Major commitments from the United States and China have set the stage for concrete investments in emissions reductions in recent months. But according to climate negotiators, in order to retain credibility on the multilateral stage and drive investment from less motivated nations, the two countries must both make real progress toward implementing their own climate resolutions and learn to put aside broader differences to continue working together on this issue.
On Oct. 12, the University of Chicago and Peking University hosted the kickoff event for the UChicago-Peking University Joint Forum on Addressing the Climate and Energy Challenge. The opening event, co-organized with the Energy Policy Institute at the University of Chicago, included a virtual fireside chat on climate democracy between Jonathan Pershing, former Deputy to the Special Presidential Envoy for Climate John Kerry; and Ji Zou, former Deputy Director General of China’s National Center for Climate Change Strategy and International Cooperation and was moderated by Lisa Friedman of The New York Times.
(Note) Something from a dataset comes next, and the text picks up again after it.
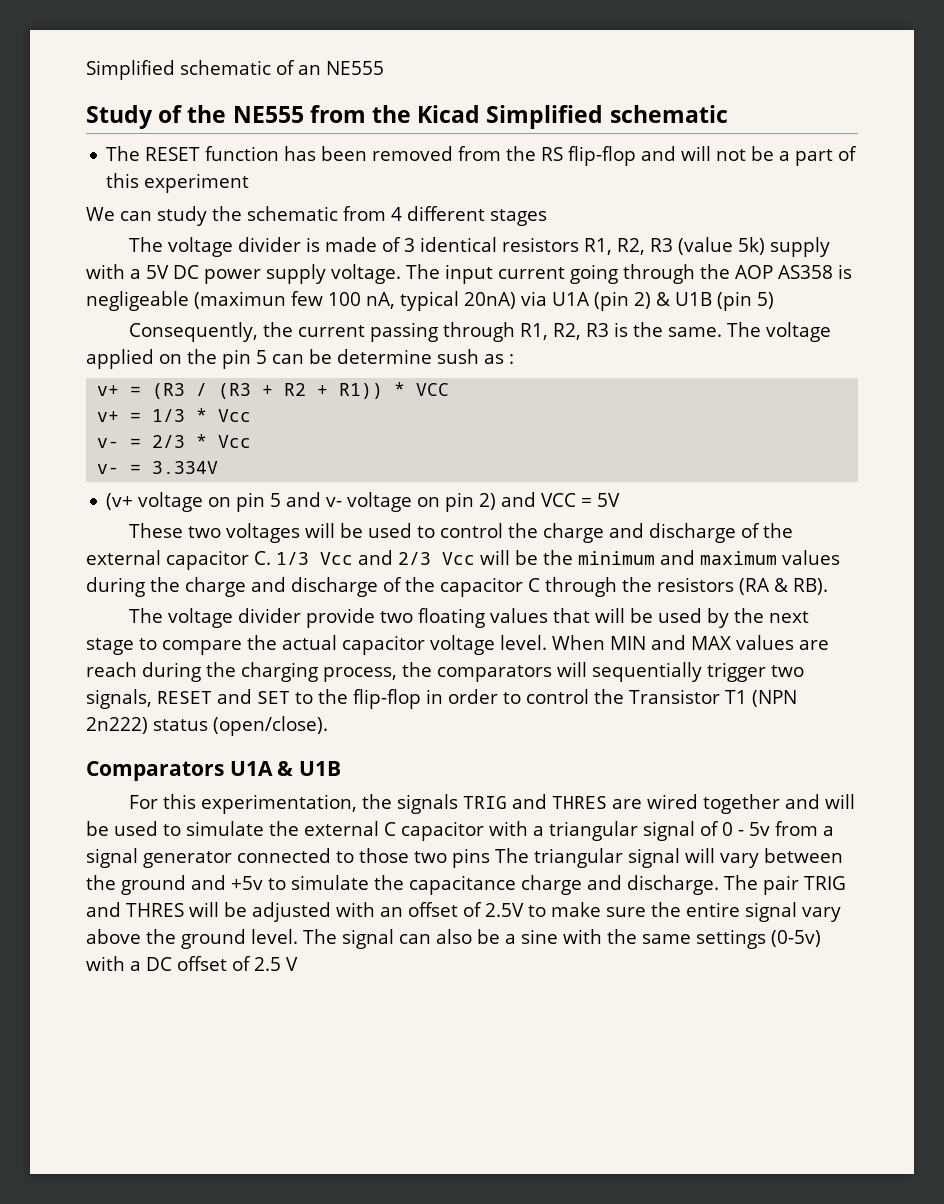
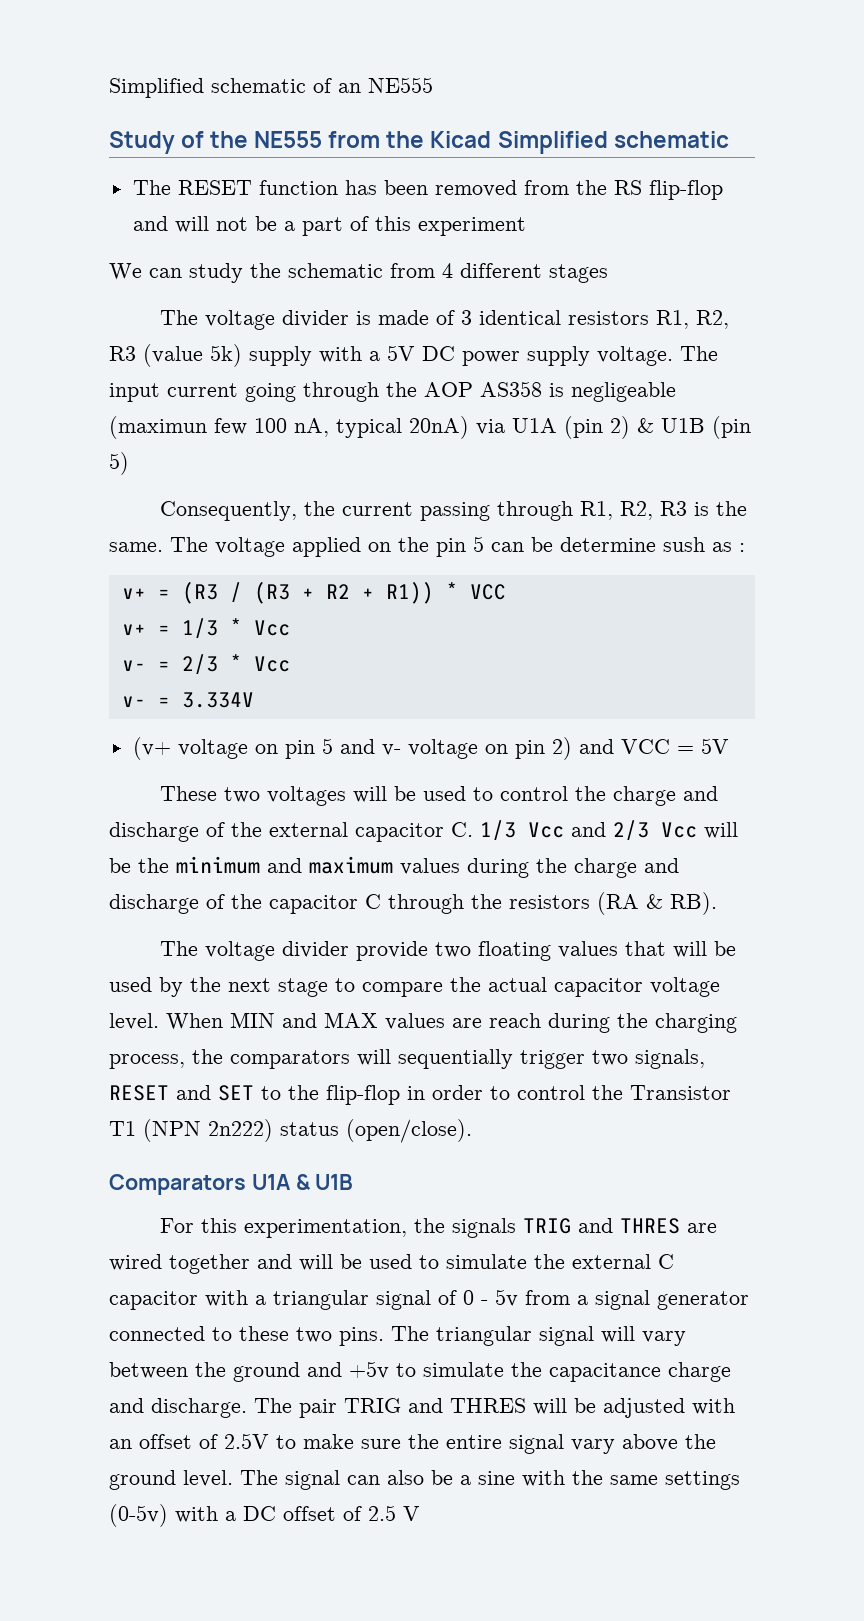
[359,848,490,868] those two pins -> [239,1326,384,1346] these two pins.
The event also featured welcoming remarks from UChicago President Paul Alivisatos, Peking University’s President Gong Qihuang, and Consul General Zhao Jian.
Climate diplomacy between the United States and China has traditionally been a bright spot in international efforts to confront climate change and in the broader relationship between the two countries. As the two largest greenhouse gas emitters, the pairing of China and the United States largely made the 2015 Paris Agreement possible and more recently paved the way for the Glasgow Climate Pact in 2021. However, recent events, including House Speaker Nancy Pelosi’s visit to Taiwan, have halted climate talks between the U.S. and China and thrown future cooperation into question.
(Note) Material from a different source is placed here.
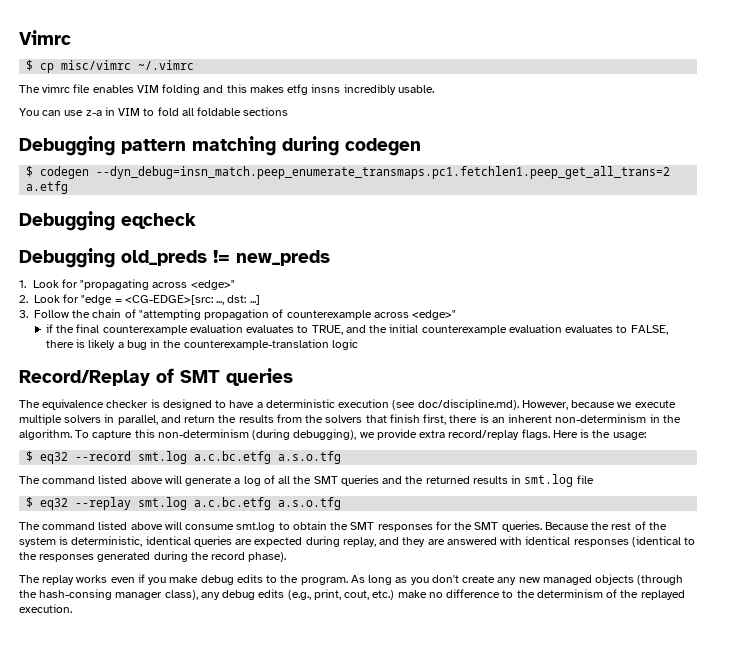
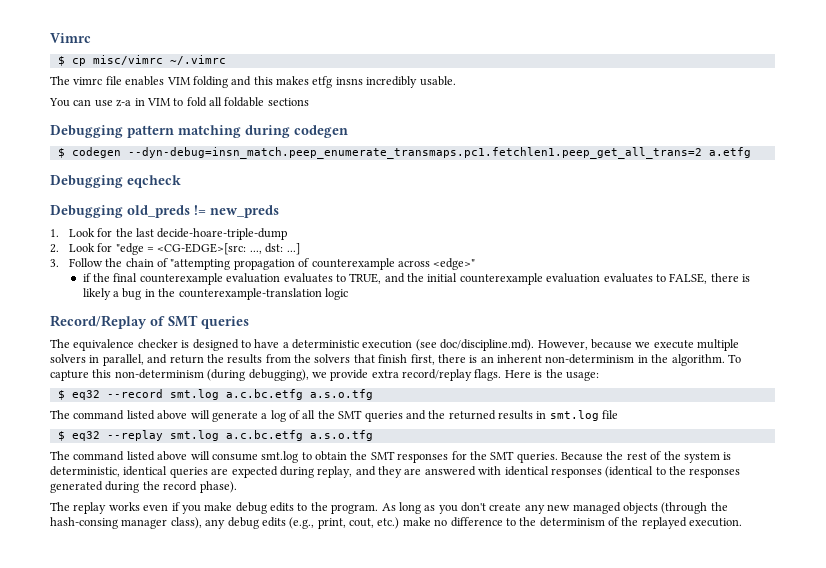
[96,166,671,179] --dyn_debug=insn_match.peep_enumerate_transmaps.pc1.fetchlen1.peep_get_all_trans=2 -> [127,147,702,159] --dyn-debug=insn_match.peep_enumerate_transmaps.pc1.fetchlen1.peep_get_all_trans=2
[80,279,235,290] "propagating across <edge>" -> [115,228,288,240] the last decide-hoare-triple-dump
Pershing and Zou are seasoned climate negotiators, having participated in many climate summits and worked with one another across the table for many years. The two discussed the leadership role of the U.S. and China and their need to demonstrate progress toward their own commitments to encourage the world to follow, as well as the necessity for the U.S. and China to rebuild at least single-issue political trust in this area.
According to Pershing: “I would like the U.S. and China to agree that climate change is too important not to take on at the most aggressive possible level. If we look at future damages and risks from climate change, they dwarf almost any other catastrophe we could imagine…. [Events like the recent flood in Pakistan that displaced 30 million people] is the best it’s going to be, not the worst. And for me, if we can’t put aside differences and move on this agenda, we’re going to have much, much more disaster to come.”